Smokies Life
- Formation: 1953
- Type: Nonprofit
- Tax ID no.: 62-0576032
- Legal status: 501(c)(3)
- Headquarters: Gatlinburg, Tennessee
- Board Chair: Geoff Cantrell
- Chief Executive Officer: Laurel Rematore
- Board of directors: Geoff Cantrell; Jill Thompson; Lisa Davis; Janet Houston-Hickman; Mitch Crisp; Jerry DeWeese; Laura Jones; Laurie Macnair; Ed McAlister; Janet McCue; Royce Pevy; Brian Railsback
- Website: https://smokieslife.org/

= Smokies Life =

U.S. nonprofit organization

Smokies Life is a nonprofit organization that supports Great Smoky Mountains National Park in the southeastern United States. It was authorized by Congress in 1953 to support the Park's educational, scientific, and historical programs.

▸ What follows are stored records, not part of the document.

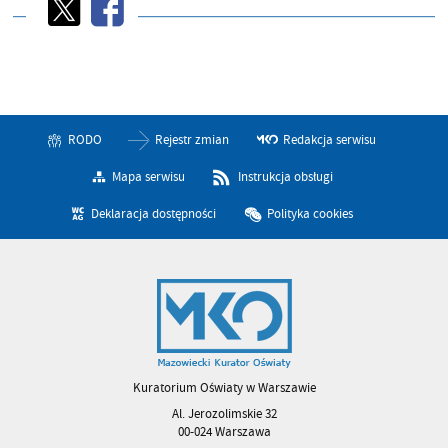
RODO
Rejestr zmian
Redakcja serwisu
Mapa serwisu
Instrukcja obsługi
Deklaracja dostępności
Polityka cookies
Kuratorium Oświaty w Warszawie
Al. Jerozolimskie 32
00-024 Warszawa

Smokies Life supports the National Park Service through sales, labor, donations, and volunteering. Efforts include: distribution and publication of educational books and guides, funding visitor center exhibits and artifact collections, sponsoring free historic demonstrations and festivals, funding the Park's library, and helping to fund the environmental education program at the Institute at Tremont.

Since its creation in March 1953, Smokies Life has contributed over $30 million in aid to the Park, including the $3 million in construction costs for the Oconaluftee Visitor Center, opened in April 2011.

Smokies Life was previously known as Great Smoky Mountains Association until February 1, 2024.